When we think of Jesus as the Good Shepherd, we’re reminded of how much we need help and guidance in our lives.
But being cast as a sheep may not seem like the “nicest” thing anyone has said about you.
• When there is one of those questions placed to people: If you could be any animal, what would you be and why? Why is it that no one ever says they want to be a sheep?
• It is never a mascot of a sports team.
• We have a basic sense that they aren’t particularly bright…and they may be stubborn. Have you ever seen a trained sheep? At the circus, come see the tigers… elephants… but there don’t seem to be many sheep acts.
> But we do well to realize that this may be just what the human soul needs.
The Gospels tell us that Jesus looked upon the crowds with compassion… because they were like sheep without a shepherd.
The truth is that our minds may appear to navigate earthly life reasonably well… but spiritually we are like sheep… wandering with little understanding…and vulnerable.
> We are vulnerable… but also valuable.
In Middle Eastern life…sheep are held in great value…
And God sees the care that shepherds provide sheep as a quality needed for our spiritual lives. [1]
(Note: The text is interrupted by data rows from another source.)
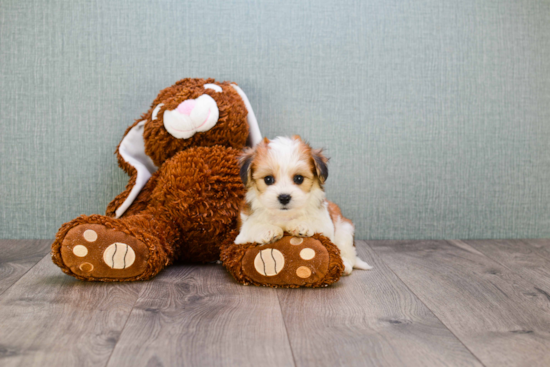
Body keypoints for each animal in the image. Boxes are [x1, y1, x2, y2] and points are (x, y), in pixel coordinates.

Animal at [235, 137, 374, 274]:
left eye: (299, 178)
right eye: (268, 179)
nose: (284, 197)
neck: (285, 215)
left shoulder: (326, 225)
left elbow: (316, 223)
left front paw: (301, 224)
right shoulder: (241, 234)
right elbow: (252, 227)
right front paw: (268, 230)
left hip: (345, 228)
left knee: (347, 251)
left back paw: (345, 264)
- Over 200 times the Scriptures refer to shepherds or shepherding
- There is something about this role that so parallels that which can serve and lead the human soul well….that we see God draw out spiritual leadership from the life which had spent years shepherding sheep.
- Abraham…was a shepherd.
- Jacob was a shepherd.
- Moses was raised as a son in the home of Pharaoh…to rule a Kingdom… nice start…but then spent 40 years in the desert among nomadic people learning to be a shepherd before God called him to come back and lead his people out of Egypt.
- … and of course David.
What does this tell us?
The leaders were to serve as shepherds. God speaks of the priests as shepherds.
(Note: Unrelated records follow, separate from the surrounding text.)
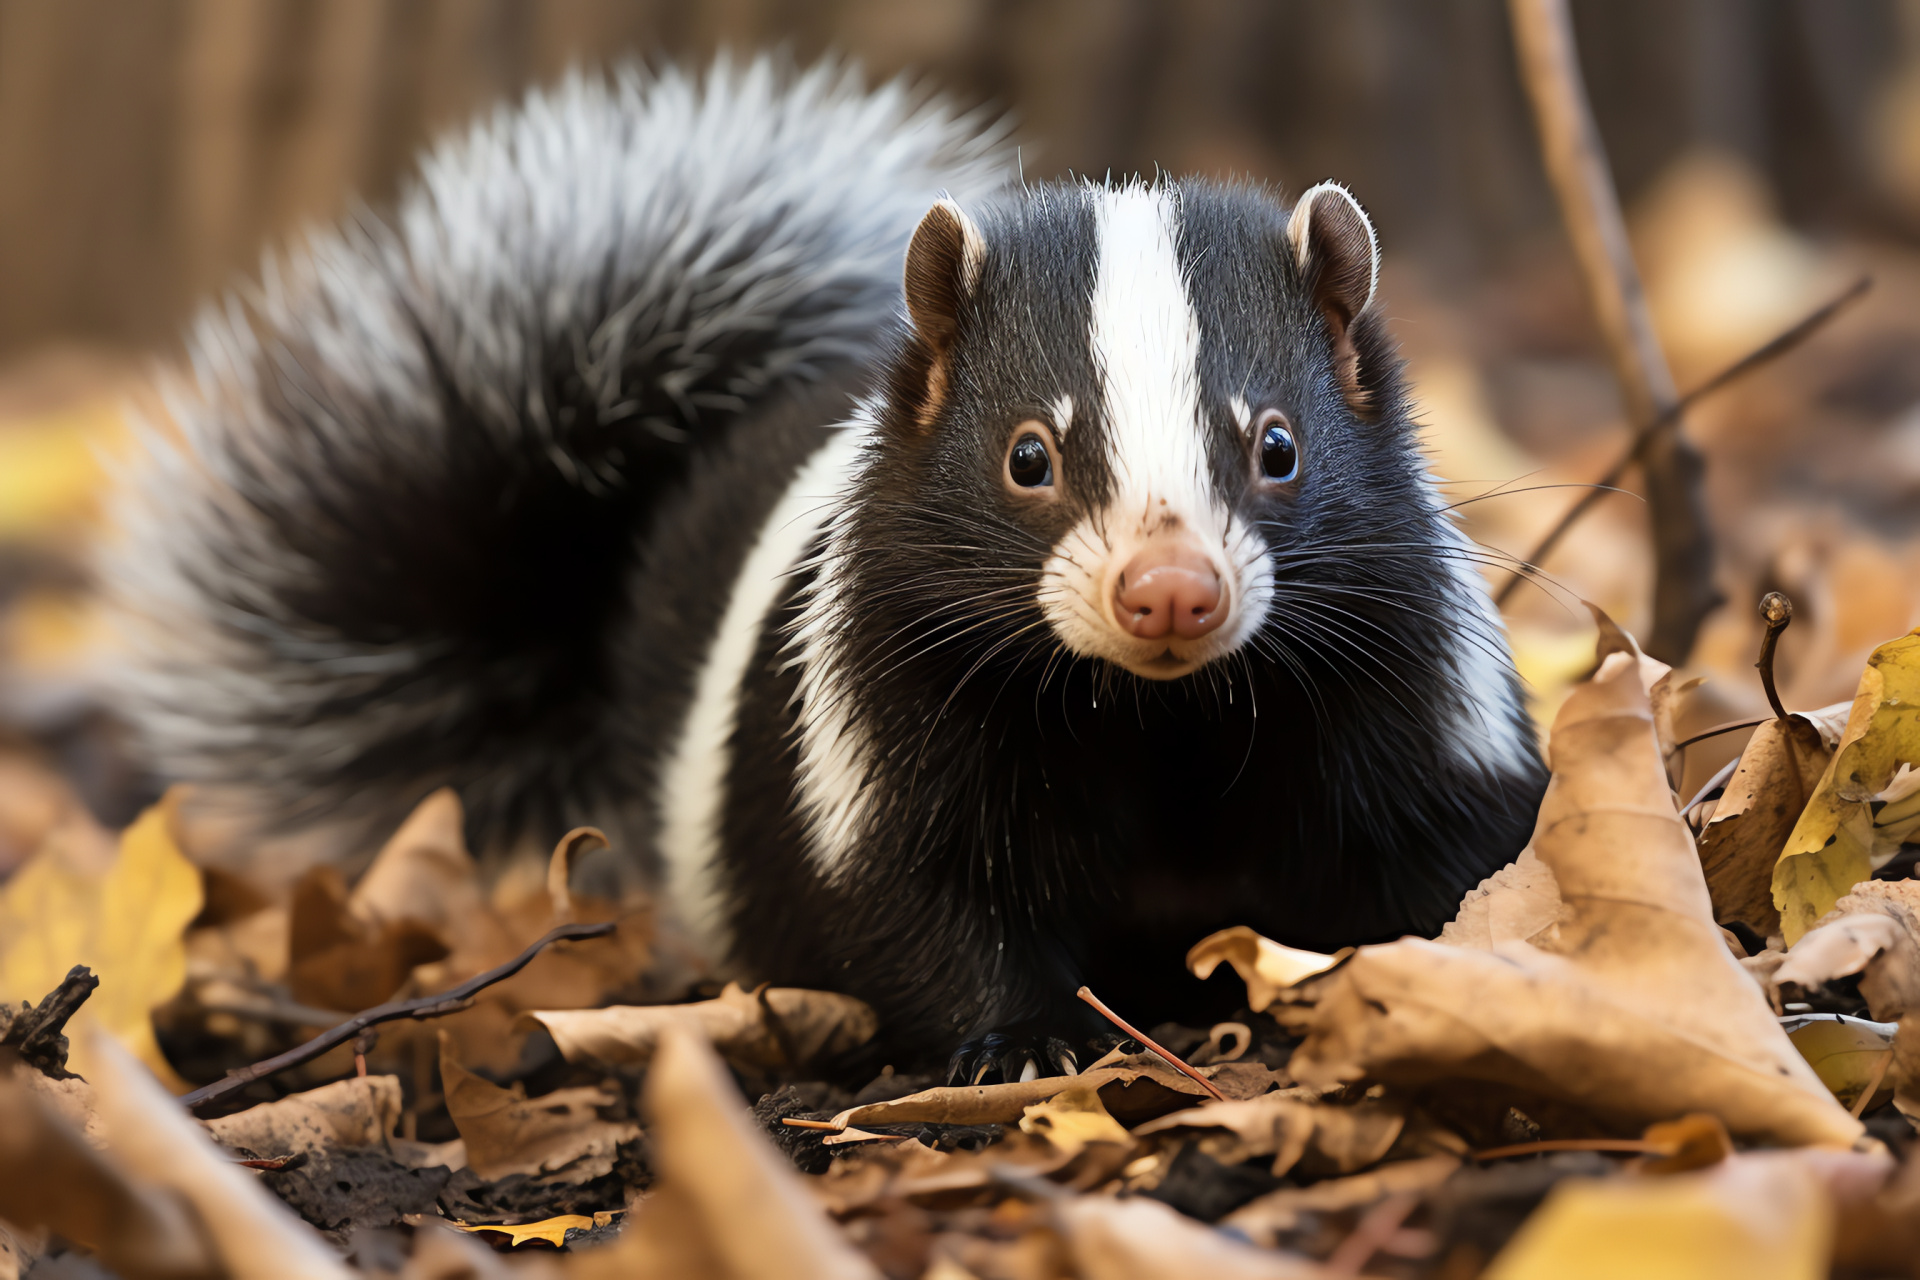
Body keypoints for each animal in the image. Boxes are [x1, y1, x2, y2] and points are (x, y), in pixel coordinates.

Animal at [108, 57, 1543, 1082]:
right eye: (1029, 456)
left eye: (1278, 445)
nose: (1169, 590)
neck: (1156, 712)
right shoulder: (896, 686)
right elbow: (915, 882)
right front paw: (1024, 1043)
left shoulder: (1387, 660)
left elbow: (1442, 852)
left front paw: (1428, 978)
> And something arises in God…when those entrusted with such…fail to do so. [2]
[NOTE: When this message was actually shared, due to length, I only summarize the texts from Ezekiel below.]
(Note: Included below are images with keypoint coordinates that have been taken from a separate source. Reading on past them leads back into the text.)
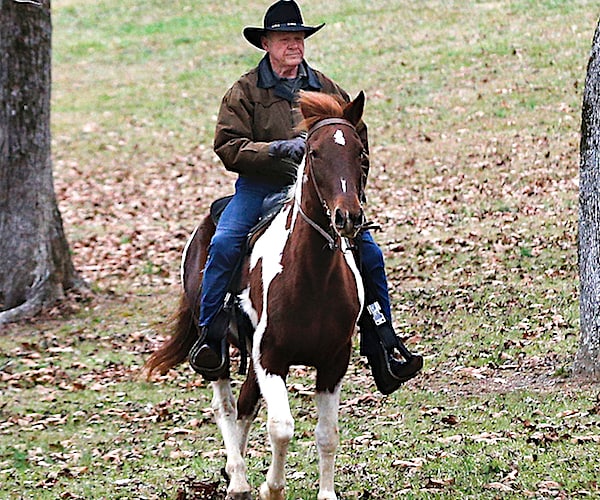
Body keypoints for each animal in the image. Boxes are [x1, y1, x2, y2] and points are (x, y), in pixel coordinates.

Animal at [146, 91, 370, 500]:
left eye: (359, 151)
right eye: (314, 152)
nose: (348, 217)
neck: (312, 279)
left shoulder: (333, 362)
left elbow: (327, 435)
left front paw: (325, 493)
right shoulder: (270, 360)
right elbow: (281, 427)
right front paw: (271, 487)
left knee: (246, 404)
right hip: (218, 351)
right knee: (226, 405)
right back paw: (237, 479)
Ezekiel 34:2-6, 11-12, 15-16
"Son of man, prophesy against the shepherds of Israel; prophesy and say to them: 'This is what the Sovereign LORD says: Woe to the shepherds of Israel who only take care of themselves! Should not shepherds take care of the flock? 3 You eat the curds, clothe yourselves with the wool and slaughter the choice animals, but you do not take care of the flock. 4 You have not strengthened the weak or healed the sick or bound up the injured.
> If they had been good shepherds…they would have done what was needed … with sacrifice….but instead they acted selfishly
Ezekiel 34:2-6, 11-12, 15-16
You have not brought back the strays or searched for the lost. You have ruled them harshly and brutally. 5 So they were scattered because there was no shepherd, and when they were scattered they became food for all the wild animals. 6 My sheep wandered over all the mountains and on every high hill. They were scattered over the whole earth, and no one searched or looked for them.